* _REQUIRED ACTION_:
Below this line is the material. Write out only its lines from the one containing "01月22日戸田05R" through the one containing "て、競艇予想サイトへの誘導を頻繁に行っています。", both kept, exactly.

* _SUPPLIED MATERIAL_:
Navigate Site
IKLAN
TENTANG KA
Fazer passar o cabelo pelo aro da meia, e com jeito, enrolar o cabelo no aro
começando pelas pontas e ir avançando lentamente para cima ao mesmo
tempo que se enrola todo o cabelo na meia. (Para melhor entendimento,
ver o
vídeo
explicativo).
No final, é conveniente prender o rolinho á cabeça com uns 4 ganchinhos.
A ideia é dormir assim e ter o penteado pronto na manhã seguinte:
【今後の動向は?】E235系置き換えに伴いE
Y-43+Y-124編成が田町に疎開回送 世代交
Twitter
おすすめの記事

--

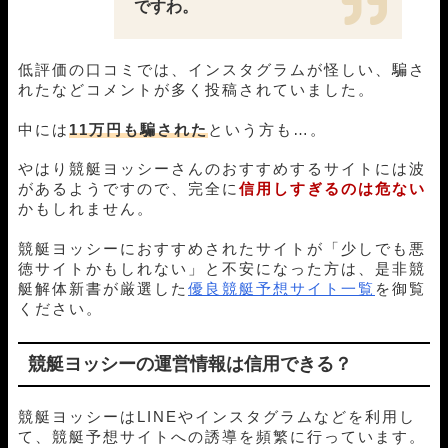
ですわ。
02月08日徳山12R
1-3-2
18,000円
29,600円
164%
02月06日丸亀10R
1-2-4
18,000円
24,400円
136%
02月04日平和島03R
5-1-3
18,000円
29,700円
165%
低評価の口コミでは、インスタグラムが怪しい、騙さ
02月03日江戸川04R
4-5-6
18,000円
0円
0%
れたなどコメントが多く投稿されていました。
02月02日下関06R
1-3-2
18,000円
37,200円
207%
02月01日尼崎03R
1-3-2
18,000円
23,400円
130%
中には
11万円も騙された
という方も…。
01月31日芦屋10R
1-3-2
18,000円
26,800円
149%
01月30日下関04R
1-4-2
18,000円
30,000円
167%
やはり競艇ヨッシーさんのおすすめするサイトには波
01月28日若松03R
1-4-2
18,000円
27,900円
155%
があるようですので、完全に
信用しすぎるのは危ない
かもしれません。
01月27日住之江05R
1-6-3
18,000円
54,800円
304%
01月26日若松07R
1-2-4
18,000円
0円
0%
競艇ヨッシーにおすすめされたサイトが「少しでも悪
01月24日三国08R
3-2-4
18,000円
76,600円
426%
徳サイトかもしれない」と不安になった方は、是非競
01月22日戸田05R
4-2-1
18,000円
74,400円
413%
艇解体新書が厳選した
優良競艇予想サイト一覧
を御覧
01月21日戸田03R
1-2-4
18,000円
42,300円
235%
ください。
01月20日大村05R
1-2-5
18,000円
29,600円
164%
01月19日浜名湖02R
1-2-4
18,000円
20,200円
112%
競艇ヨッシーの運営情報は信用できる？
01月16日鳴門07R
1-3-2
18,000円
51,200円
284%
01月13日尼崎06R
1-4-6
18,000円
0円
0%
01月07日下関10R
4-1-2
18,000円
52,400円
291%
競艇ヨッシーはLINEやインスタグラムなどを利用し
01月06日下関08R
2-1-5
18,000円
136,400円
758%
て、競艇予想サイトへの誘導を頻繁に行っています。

* _YOUR RESPONSE_:
01月22日戸田05R
4-2-1
18,000円
74,400円
413%
艇解体新書が厳選した
優良競艇予想サイト一覧
を御覧
01月21日戸田03R
1-2-4
18,000円
42,300円
235%
ください。
01月20日大村05R
1-2-5
18,000円
29,600円
164%
01月19日浜名湖02R
1-2-4
18,000円
20,200円
112%
競艇ヨッシーの運営情報は信用できる？
01月16日鳴門07R
1-3-2
18,000円
51,200円
284%
01月13日尼崎06R
1-4-6
18,000円
0円
0%
01月07日下関10R
4-1-2
18,000円
52,400円
291%
競艇ヨッシーはLINEやインスタグラムなどを利用し
01月06日下関08R
2-1-5
18,000円
136,400円
758%
て、競艇予想サイトへの誘導を頻繁に行っています。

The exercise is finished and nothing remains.